30.1km
I have leftover salad, risotto, and some panettone for breakfast.




I leave at 9.30am to a 2°C bright sunny day. The route takes you back across the river from Portomarín by another bridge. The water is still, with clear reflections. Low mist hangs on the opposite side.


There’s a short complementario route detour, which I take. I ascend the hill, away from Portomarín and the river, back into the forest. Autumn leaves pad the ground, and there’s beautiful birdsong all around me.
It’s enjoyable going through the forest again, even if for a short while. The route joins back the main Camino on a gravel path next to a road.


There’s a steady incline after the town of Toxibó. I am already dreaming of a café con leche.
The sun is behind heavy cloud cover, so it’s not too good for photos. Today’s countryside landscapes are “ordinary” compared to some other parts of Camino. But I am still appreciating every moment, being in this much space on my own. It’s something I won’t get to have soon in Singapore.
Edoardo catches up before Castromaior and we walk together. It’s a steady uphill after the town. I’m slightly regretting my carbo-loading with the risotto this morning as I’m feeling a bit bloated. The top of the hill is slightly windy, so I put on my rain jacket.


To our relief, there’s finally a place at Hospital Da Cruz when Edoardo and I reach at 12.50pm. But the bar is closing at 1pm as the owner is going for his vaccination. I get a café con leche and use the toilet. Enrique, then Ingrid, then Gerlinde, come in right after and get quick drinks too.


I slow down behind the rest as I take photos. We pass through a couple of quiet towns and cow farms. At Airexe, I arrive right behind. Edoardo and Enrique are moving on, but Ingrid is staying behind and asks if I would like to have some food.

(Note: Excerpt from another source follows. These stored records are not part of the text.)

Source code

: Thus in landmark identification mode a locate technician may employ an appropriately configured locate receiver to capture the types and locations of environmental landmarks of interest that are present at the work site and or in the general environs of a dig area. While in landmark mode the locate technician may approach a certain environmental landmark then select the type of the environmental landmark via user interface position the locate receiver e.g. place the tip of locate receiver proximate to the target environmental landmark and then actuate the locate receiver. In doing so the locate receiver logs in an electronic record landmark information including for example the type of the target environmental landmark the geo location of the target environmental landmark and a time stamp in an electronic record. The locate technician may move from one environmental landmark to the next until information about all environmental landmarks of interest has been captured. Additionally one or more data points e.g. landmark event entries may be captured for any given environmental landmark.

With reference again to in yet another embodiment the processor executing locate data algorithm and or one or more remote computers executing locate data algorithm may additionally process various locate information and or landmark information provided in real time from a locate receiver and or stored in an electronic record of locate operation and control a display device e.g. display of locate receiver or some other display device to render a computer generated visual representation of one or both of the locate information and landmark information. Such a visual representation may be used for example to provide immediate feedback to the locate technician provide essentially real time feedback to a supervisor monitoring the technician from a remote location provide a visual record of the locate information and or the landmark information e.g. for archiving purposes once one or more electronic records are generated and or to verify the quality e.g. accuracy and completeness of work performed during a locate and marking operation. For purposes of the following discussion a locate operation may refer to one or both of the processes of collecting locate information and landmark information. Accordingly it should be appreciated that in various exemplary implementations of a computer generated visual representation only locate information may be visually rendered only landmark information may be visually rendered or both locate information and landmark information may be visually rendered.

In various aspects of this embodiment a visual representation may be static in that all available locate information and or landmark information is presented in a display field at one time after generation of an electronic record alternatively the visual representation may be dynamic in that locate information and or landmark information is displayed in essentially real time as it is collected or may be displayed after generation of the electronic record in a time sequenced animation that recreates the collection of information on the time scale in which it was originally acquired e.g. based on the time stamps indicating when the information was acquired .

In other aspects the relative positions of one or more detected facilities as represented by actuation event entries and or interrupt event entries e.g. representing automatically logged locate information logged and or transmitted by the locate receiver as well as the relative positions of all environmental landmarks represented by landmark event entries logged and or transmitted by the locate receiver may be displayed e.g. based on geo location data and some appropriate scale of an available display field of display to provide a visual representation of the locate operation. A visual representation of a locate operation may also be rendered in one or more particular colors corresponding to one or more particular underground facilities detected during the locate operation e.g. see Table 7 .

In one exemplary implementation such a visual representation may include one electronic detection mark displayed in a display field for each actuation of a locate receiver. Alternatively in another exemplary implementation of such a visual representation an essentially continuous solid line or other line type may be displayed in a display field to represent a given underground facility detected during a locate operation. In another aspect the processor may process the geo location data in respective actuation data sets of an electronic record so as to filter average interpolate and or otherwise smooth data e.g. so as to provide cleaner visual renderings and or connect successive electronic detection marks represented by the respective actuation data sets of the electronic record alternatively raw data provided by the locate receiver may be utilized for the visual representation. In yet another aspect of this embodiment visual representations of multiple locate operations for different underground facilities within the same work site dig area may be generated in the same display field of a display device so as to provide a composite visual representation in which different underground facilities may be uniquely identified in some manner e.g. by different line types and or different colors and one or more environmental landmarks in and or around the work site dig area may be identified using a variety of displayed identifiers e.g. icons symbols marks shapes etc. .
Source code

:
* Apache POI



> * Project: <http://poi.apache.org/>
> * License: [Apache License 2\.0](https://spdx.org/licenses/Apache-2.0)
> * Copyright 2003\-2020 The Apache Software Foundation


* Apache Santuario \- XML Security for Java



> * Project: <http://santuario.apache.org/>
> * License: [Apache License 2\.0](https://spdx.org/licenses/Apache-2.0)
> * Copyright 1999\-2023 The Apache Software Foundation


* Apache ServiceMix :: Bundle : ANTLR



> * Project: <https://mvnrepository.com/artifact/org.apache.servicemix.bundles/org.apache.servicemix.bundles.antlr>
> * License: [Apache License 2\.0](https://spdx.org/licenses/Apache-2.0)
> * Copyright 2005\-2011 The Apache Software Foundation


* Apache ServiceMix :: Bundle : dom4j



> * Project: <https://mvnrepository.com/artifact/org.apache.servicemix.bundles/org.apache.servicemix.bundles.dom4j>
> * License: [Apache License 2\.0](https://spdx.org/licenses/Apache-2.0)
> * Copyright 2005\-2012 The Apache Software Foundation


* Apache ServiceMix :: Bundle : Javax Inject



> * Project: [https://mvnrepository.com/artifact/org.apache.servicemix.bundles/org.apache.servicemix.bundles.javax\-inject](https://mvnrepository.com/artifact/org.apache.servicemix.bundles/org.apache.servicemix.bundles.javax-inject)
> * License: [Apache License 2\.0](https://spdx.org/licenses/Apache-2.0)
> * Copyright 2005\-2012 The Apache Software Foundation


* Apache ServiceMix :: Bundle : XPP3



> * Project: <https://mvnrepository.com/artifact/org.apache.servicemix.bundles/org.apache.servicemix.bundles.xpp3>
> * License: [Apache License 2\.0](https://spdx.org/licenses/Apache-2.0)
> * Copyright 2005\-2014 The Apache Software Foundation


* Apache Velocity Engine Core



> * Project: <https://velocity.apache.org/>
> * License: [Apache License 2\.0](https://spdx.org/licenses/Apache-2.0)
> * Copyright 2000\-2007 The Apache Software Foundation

Never one to reject an offer to eat, we settle into an old-style restaurant, where we have garbanzos (chickpeas) soup and coffee. Gerlinde comes in after and joins us.
Ingrid and I are feeling strong and so we decide we want to pass Palas de Rei, the typical stop, and go to Casanova instead. Gerlinde says she will do so also.


There won’t be any shops or restaurants in Casanova, so we’ll have to bring some food there. When we reach Palas de Rei, we para llevar (takeaway) bocadillos de lomo con queso (pork loin with cheese sandwiches). We enjoy freshly squeezed orange juice while waiting for it to be prepared. At a small open supermercado, we get a can of conserva sardinas (preserved sardines) and chocolate pastries. I also get some fruits and chocolate for tomorrow.




At 7.20pm, we step into the Xunta albergue. Out from the dark common room emerges Antonio, and we hug. He wanted a quieter place tonight.
We have our packed simple dinner, with Ingrid’s store of camomile tea. There is not much in the way of utensils here, but there are three cups and a conduction stove. Together with my titanium cup for heating and drinking, we have enough.